Last month, the prime minister relaxed the ownership requirements in a number of sectors.

The equivalent requirement - that 30% of issued shares must be in Bumi hands - for listed companies has provided an unexpected benefit in the KLSE (known locally as Bursa Malaysia) has proved both a benefit and a problem.

Foreign businesses wishing to invest in Malaysian listed companies have had both ethical and legal issues in so doing. Many countries have laws that prevent racial discrimination - and in the term "exclusive rights" the word "exclusive" gives the game away. And the 30% ownership rule means that, for decisions requiring more than 70% majority, the power rests in the hands of a minority group which may act in concert to defeat the plans of the majority.

And so, foreign investment in Malaysian companies has been significantly lower than in many other countries nearby.

That, however, has proved a benefit in many ways. For whilst Malaysian shares are undervalued relative to regional counterparts, the relative lack of interest in the market has meant that, since the late 1990s when many people's savings were wiped out, the KLSE has been a remarkably stable market.

However, as Najib implied but did not express - access to foreign capital is needed to expand Malaysia's industrial base.

The move is designed to increase the attraction of the KLSE to foreign companies seeking a listing.

However, the 30% rule is being modified not scrapped.

Listed companies will still need to offer 50% of the public spread. That, say analysts, means that there will still be a 12.5% Bumi requirement.

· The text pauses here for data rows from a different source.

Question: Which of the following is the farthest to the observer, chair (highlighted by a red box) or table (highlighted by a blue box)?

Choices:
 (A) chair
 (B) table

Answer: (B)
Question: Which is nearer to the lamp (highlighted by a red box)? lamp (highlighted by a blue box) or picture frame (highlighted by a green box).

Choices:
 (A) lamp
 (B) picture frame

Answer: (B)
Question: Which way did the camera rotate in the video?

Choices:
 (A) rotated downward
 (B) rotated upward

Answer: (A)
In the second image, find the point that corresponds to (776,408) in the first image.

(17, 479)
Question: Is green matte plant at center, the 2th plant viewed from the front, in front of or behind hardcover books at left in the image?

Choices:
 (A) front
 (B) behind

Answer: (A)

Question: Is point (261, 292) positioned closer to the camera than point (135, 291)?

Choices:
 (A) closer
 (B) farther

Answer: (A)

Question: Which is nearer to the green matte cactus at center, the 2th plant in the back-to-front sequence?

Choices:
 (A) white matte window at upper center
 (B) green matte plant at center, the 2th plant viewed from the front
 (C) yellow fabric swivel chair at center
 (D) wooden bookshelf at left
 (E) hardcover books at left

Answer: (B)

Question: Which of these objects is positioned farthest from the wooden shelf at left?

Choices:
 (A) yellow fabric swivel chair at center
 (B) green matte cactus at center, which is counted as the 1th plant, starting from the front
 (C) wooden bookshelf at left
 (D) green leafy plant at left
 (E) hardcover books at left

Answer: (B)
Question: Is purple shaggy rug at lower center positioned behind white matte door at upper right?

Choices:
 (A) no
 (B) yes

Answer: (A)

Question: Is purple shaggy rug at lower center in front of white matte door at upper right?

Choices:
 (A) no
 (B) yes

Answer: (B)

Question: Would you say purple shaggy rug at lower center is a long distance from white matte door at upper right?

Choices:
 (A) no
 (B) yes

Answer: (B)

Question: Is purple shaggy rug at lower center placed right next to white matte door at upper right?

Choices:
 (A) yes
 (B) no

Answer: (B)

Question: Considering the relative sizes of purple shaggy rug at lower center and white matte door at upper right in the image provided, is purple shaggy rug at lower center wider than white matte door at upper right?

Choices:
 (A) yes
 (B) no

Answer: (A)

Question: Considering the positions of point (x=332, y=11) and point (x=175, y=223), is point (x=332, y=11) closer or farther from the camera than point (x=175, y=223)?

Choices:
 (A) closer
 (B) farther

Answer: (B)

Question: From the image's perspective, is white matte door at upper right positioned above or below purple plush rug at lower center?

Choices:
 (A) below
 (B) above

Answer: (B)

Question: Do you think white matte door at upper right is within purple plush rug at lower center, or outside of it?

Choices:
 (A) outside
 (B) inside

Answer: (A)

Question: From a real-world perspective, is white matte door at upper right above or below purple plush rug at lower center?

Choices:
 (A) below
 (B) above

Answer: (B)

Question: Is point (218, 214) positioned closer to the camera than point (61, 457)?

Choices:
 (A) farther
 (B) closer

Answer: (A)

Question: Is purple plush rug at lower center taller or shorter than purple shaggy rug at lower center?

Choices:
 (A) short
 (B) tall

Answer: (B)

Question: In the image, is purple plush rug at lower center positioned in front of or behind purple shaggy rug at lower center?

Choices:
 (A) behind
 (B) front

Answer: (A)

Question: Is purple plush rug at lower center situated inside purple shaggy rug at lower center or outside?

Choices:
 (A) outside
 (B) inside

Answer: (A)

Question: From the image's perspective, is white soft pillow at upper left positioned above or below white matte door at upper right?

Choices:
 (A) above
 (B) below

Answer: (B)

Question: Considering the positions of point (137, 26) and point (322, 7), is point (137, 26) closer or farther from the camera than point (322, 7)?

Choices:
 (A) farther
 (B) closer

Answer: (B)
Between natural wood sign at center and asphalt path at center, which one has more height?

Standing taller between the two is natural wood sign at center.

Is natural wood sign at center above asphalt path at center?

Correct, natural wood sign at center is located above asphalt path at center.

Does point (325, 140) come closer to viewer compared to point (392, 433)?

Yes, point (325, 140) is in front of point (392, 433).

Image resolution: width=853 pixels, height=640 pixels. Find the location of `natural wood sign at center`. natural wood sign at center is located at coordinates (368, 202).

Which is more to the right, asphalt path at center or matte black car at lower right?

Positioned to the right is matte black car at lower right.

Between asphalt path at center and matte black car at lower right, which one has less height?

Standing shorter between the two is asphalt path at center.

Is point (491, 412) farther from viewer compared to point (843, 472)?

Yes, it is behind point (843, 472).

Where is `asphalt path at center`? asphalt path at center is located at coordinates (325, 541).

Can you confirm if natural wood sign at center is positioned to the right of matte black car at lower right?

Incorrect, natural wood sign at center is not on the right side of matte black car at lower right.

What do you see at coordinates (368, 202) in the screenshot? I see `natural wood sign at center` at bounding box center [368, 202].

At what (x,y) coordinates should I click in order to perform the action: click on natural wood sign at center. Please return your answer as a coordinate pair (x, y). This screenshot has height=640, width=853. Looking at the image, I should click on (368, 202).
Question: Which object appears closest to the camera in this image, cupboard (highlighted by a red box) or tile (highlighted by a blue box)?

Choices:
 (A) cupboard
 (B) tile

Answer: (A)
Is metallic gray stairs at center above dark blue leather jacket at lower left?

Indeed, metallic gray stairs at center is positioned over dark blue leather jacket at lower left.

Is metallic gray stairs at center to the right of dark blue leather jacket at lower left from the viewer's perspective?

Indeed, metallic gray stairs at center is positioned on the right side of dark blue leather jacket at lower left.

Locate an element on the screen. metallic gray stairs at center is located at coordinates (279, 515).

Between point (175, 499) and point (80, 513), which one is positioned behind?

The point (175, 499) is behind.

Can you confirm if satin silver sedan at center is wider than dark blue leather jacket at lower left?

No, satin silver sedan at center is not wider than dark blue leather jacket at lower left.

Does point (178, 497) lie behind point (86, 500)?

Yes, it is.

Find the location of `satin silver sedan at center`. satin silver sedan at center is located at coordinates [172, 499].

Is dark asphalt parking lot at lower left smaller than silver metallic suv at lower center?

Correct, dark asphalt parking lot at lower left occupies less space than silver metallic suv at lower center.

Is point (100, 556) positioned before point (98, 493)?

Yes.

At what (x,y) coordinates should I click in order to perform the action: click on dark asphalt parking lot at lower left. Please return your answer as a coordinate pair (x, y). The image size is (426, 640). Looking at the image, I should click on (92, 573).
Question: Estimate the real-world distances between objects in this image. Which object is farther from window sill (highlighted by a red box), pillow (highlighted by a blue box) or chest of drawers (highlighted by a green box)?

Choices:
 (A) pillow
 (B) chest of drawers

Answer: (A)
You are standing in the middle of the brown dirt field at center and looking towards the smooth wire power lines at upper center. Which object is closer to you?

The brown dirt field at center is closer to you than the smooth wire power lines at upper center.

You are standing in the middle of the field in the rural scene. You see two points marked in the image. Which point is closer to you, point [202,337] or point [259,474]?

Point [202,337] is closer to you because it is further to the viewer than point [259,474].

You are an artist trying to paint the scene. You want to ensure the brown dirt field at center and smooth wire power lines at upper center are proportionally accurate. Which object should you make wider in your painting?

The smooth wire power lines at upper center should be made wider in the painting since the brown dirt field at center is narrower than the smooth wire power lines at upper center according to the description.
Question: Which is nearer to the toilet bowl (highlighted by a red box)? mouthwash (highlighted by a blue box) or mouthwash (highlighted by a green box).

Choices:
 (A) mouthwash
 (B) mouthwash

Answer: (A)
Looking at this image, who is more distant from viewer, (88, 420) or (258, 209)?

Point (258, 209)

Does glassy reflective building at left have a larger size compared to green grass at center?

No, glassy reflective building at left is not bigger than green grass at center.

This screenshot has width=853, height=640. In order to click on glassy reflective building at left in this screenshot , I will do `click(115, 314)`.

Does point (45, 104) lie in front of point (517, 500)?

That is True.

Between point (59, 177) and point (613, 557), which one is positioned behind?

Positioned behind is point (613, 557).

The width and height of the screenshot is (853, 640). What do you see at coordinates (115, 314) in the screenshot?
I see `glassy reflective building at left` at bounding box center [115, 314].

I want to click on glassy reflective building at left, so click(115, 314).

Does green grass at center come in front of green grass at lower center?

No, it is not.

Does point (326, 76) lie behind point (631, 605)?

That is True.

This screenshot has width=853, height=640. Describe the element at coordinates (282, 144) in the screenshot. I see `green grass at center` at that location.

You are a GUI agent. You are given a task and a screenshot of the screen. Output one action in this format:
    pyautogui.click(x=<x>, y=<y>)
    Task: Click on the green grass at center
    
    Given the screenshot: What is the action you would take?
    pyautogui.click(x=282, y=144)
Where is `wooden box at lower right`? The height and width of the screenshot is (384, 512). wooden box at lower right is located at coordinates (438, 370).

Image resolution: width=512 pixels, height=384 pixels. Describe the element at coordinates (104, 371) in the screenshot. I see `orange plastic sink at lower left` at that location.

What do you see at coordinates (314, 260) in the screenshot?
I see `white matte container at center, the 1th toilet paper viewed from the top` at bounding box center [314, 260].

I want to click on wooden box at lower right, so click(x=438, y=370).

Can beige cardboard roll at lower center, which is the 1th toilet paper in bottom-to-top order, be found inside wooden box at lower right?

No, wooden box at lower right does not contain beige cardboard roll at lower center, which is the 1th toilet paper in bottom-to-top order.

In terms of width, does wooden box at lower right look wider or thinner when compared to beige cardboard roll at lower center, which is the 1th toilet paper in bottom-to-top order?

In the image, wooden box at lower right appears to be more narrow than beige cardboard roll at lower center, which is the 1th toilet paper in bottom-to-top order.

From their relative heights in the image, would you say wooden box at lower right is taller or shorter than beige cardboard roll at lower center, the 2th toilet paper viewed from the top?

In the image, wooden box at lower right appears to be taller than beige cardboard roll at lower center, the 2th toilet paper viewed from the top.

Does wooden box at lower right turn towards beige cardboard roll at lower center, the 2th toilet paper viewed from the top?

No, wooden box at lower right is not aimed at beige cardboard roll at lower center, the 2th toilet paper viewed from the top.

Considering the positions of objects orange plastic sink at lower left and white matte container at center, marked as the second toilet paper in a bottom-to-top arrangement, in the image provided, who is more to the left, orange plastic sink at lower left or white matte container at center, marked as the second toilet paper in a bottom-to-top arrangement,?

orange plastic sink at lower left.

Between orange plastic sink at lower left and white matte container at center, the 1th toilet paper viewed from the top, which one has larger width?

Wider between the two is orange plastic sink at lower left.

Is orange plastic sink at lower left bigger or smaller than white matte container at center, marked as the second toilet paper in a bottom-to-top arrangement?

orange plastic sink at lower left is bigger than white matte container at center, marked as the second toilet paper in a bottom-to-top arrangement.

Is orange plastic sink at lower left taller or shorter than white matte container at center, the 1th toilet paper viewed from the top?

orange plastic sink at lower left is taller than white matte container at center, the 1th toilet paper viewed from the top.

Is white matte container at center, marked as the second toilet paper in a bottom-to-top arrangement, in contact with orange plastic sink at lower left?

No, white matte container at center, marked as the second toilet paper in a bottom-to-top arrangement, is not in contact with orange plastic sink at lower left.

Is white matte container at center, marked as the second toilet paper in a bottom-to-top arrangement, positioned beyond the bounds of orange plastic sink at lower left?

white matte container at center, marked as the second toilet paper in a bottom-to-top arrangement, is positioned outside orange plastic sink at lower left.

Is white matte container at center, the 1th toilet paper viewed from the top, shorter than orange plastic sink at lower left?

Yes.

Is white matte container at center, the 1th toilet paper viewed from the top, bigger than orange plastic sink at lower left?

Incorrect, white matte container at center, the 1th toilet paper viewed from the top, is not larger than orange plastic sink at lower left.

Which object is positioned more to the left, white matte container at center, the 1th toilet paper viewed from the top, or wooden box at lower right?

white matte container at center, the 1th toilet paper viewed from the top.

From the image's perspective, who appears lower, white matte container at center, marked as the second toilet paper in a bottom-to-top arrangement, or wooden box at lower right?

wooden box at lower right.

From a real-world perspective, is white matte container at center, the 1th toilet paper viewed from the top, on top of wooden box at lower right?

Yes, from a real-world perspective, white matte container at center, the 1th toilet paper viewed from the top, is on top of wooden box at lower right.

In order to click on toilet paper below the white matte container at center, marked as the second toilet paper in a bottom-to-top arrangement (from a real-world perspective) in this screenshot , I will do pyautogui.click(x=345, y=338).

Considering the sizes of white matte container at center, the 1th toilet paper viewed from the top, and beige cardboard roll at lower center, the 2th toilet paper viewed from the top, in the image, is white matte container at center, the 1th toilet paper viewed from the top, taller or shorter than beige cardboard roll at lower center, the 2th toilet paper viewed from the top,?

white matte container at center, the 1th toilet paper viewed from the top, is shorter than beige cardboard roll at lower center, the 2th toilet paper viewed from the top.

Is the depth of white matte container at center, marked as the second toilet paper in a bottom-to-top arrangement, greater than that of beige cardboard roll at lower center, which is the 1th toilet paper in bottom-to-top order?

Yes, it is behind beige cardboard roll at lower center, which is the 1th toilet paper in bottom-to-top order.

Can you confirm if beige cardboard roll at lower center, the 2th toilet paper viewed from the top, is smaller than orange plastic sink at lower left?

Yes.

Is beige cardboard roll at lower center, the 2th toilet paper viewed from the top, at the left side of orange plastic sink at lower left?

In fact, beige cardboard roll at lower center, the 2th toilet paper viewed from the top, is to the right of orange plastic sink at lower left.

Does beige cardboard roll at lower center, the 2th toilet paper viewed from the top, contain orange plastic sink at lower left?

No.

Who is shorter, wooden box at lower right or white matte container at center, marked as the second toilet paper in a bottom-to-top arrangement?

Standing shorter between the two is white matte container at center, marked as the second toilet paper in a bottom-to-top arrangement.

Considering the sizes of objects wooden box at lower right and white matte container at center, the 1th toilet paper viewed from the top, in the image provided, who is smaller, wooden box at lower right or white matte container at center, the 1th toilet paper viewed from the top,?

These changes, then, address the commercial concerns but not the ethical ones - and leave foreign investors having to reconcile laws in their home country with those in Malaysia.

The markets Najib is aiming at are both East and West: middle eastern stock exchanges remain small and relatively rudimentary. KLSE has the ability to attract middle eastern companies - and they are certainly not going to complain at pro-Muslim policies.

And he's looking towards China where uncertainty in the local legal and regulatory regime has driven many businesses to look overseas for listing.

But that may bring its own dangers: several of the mainland Chinese companies that ran IPOs in Singapore have collapsed. Although it has not damanged the reputation of the Singapore markets, when it comes to international business, KLSE is, in effect, a fledgeling market and an inexperienced player. It is going to have to be very cautious on its listing requirements in order to protect its reputation.

Coupled with a relaxation of rules relating to the process of property ownership by foreigners also announced yesterday, there is no doubt that Najib has his eye on foreign money to bolster the income from Petronas (which is the government's cash cow) and to address some the reduction in GDP (5%) that the government predicts for this year.